New European Library Portal Launched
Posted On June 28, 2012
The European Library is a new discovery service that provides access to the collections of the national libraries of 46 European countries, plus a growing number of research libraries. Content accessible from the new service includes rare books, manuscripts, images, and video. The service allows users to cross-search 200 million records, covering more than 24 million pages of full-text information and more than 7 million digital objects. Users can export records to reference management services such as Mendeley, and from the end of 2012, registered users will be able to download and re-use metadata free of charge. To facilitate further research, links are provided to other websites in the Europeana group.
The new European Library service is the library aggregator for Europeana, the portal which provides links to cultural artifacts such as paintings, music, films, and books from cultural institutions across Europe, and it has been developed in partnership among the Conference of European National Libraries (CENL), the Association of European Research Libraries (LIBER), and the Consortium of European Research Libraries (CERL). It was originally established in 2005 by CENL, offering access via federated search to national library collections from across Europe.
The portal offers a range of ways to access content. Most users will probably start with a straightforward search that will query content across all 200 million records. A request for information about 20th-century British potter Bernard Leach, for example, generates 181 results, 143 of which are accessible in physical libraries (with links provided to individual library catalogs), and five can be accessed directly online. Results can be narrowed further by searching within searches, or results refined using multiple criteria. The search also signposts and links to items in Europeana itself, which can also be further refined to show photographs of Leach’s work, for example.

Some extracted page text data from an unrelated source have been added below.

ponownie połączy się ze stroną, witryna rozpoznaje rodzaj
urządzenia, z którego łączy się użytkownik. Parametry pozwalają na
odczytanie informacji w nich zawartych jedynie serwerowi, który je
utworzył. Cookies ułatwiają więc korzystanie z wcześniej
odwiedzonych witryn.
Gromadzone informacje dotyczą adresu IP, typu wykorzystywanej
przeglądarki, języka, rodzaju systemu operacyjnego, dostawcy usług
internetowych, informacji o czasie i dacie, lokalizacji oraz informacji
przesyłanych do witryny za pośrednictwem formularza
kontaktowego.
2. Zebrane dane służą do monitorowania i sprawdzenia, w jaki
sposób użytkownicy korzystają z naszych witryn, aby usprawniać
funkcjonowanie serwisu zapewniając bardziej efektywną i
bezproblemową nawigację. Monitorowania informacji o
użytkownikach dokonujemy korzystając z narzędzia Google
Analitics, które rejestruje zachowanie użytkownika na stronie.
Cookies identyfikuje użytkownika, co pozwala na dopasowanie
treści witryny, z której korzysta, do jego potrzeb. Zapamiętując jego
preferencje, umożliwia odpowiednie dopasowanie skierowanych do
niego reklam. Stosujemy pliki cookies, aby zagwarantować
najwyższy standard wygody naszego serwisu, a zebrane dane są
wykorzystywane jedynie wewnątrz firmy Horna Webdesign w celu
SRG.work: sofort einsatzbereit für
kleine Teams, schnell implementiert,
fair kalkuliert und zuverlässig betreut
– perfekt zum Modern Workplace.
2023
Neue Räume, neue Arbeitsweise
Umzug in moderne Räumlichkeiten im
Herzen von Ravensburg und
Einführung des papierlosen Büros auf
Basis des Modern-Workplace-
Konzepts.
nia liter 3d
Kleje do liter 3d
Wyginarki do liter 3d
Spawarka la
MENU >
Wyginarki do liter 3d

In addition to the single search box, content can also be explored in a number of ways: by discipline, which includes humanities (with more than 10 million items), social sciences (6 million items) and natural sciences and mathematics (more than 1 million items); by content language (with 13 million items available in English, nearly 15 million in German, and more than 5 million in Russian); or by contributors (such as The British Library, the National Library of Italy, or the National and the University Library in Zagreb). There is also a timeline feature that allows users to search by date of publication.
Special collections accessible via the portal include Masterpieces of the National Library of Spain and the National Library of Ireland’s digitized collection of historic photographs. The portal will also host a regular program of special exhibitions—currently, the ‘Reading Europe’ exhibit explores European culture via the medium of the book.
The new service ties in with Europeana’s strategic plan, announced in January 2011 (reported in a NewsBreak), which argued that to remain successful, Europeana must move to a more distributed model, collaborating with other content aggregators and making its content available in the places where users congregate online, such as social networks and educational sites. It will be interesting to see how The European Library will feature in this vision for the future.